§ Consigne écrite a:
Recopiez les entrées enregistrées, du début des entrées jusqu'à la ligne contenant « driving under the », celle-ci comprise, en substituant « Lawyer » à « Attorney ». Ne modifiez rien d'autre.

§ Extrait à examiner:
-- -- --
Dans cet état spirituel où l’on est en communion (quoique voilée) avec l’Etre (l’âme), on doit savoir comment prier (si on veut prier) et quoi demander car une majeure partie nos désirs peuvent éventuellement se réaliser, y compris les désirs négatifs.  N’oubliez pas que vous êtes dans la dimension supracausale de l’Etre, qui est considéré comme le Kalpatarou, l’arbre miraculeux millénaire qui exauce les vœux.  L’arbre, comme on le sait, est né à partir d’une graine [causale] et produit des fruits.  Cette dimension supracausale est aussi connue comme âshoutosha: qui exauce les vœux facilement.  Ne semez jamais de mauvaise graine dans la terre fertile de l’Etre Supracausal. Dans la quatrième dimension de la conscience [Toûriya], tout est possible.  Vous connaissez bien les histoires des Asouras qui approchèrent Ashoutosha-Shankara pour avoir des pouvoirs facilement.  Ils semèrent ensuite le chaos partout et finissent par provoquer leur propre destruction.  C’est pour cette raison que les étapes telles que Yama et Niyama sont exigées dans la pratique du Yoga au tout début. Ainsi on doit faire très attention et prier plutôt pour la paix [shânti] et le bonheur [svasti] de tout le monde [loka sangraha].  Toutes les prières védiques [prârthana] ont été composées par les sages dans cet état de méditation.  Ici, il n’y plus de place pour l’ego, pour le moi, pour l’individualité.  Il faut, par ailleurs, comprendre que prârthanâ est une manifestation de la méditation, une action illuminée.  Prârthanâ ne peut jamais être dissociée de la méditation.     
 

La méditation, la communion dans l’espace de la pure conscience silencieuse, peut aussi se faire et se prolonger dans la position endormie [shavâsana]; mais on doit rester très conscient et attentif afin de ne pas sombrer dans le sommeil.  Toutefois, si on est fatigué et que le sommeil nous envahisse, cela ne peut qu’être bénéfique.  Il ne faut jamais résister ni créer des tensions inutiles pendant la méditation.  Quelques exercices vigoureux avant la méditation peuvent certainement empêcher le sommeil de s’emparer de nous.
-- -- --
§ Consigne écrite b:
Traduisez en anglais cette phrase du passage sur la méditation : « Il ne faut jamais résister ni créer des tensions inutiles pendant la méditation. »

§ Entrées de données enregistrées:
-- -- --
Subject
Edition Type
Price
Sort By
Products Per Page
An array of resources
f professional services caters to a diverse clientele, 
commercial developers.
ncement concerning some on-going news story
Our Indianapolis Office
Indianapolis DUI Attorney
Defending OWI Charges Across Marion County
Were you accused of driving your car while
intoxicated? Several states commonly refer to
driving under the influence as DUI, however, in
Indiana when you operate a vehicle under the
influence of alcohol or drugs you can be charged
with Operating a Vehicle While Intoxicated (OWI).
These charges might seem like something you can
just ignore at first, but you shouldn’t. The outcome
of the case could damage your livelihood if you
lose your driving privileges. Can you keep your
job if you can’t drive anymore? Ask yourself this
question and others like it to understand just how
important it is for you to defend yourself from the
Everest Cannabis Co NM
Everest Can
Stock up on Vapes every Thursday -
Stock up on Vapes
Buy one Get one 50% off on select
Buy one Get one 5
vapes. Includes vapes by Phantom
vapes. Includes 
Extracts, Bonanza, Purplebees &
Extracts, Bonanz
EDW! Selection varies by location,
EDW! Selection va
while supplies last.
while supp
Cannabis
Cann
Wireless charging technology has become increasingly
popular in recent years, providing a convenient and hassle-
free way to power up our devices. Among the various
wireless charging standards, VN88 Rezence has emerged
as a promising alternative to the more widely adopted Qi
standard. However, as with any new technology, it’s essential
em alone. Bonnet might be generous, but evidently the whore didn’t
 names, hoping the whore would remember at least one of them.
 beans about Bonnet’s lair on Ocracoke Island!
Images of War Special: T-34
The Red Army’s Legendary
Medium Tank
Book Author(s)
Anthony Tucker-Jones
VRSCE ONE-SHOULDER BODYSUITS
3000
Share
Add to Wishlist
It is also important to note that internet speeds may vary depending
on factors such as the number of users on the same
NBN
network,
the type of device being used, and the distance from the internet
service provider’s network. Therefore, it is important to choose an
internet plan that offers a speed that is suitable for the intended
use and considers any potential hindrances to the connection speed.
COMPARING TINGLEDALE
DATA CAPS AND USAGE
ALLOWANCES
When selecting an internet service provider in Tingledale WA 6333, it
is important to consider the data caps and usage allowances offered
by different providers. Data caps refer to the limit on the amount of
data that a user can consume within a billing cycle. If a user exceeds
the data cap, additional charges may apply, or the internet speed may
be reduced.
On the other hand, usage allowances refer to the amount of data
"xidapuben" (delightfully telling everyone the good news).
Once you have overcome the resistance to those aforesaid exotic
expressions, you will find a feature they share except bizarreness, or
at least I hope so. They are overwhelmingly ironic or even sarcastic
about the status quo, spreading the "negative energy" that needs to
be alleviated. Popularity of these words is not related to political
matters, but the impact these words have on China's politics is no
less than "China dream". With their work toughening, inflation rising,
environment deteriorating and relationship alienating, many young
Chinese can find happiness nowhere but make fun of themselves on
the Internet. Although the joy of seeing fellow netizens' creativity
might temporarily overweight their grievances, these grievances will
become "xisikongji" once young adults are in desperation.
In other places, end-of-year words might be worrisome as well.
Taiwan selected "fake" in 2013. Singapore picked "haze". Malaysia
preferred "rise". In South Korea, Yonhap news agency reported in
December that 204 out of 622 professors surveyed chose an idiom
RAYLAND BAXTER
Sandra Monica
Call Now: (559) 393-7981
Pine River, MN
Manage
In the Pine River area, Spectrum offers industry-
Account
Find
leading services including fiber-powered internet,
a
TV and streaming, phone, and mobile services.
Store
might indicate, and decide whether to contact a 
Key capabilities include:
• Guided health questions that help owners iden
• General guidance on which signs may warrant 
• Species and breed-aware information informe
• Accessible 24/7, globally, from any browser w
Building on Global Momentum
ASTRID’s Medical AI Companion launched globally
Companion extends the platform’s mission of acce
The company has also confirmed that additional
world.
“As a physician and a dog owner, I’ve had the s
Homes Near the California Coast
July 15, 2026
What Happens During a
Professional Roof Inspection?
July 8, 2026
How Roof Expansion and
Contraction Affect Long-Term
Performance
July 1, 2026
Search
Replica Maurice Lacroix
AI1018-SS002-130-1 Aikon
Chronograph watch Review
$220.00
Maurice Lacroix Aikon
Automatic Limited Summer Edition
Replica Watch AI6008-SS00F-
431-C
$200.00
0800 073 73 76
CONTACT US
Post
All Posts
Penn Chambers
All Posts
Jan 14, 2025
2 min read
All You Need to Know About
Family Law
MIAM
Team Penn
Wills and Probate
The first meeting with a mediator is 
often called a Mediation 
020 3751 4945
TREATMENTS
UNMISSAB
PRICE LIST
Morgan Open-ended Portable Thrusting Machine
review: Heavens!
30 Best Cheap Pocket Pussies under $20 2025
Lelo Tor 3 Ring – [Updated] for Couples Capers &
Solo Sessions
-- -- --
§ Réponse attendue a:
Subject
Edition Type
Price
Sort By
Products Per Page
An array of resources
f professional services caters to a diverse clientele, 
commercial developers.
ncement concerning some on-going news story
Our Indianapolis Office
Indianapolis DUI Lawyer
Defending OWI Charges Across Marion County
Were you accused of driving your car while
intoxicated? Several states commonly refer to
driving under the influence as DUI, however, in

§ Réponse attendue b:
One must never resist or create unnecessary tension during meditation.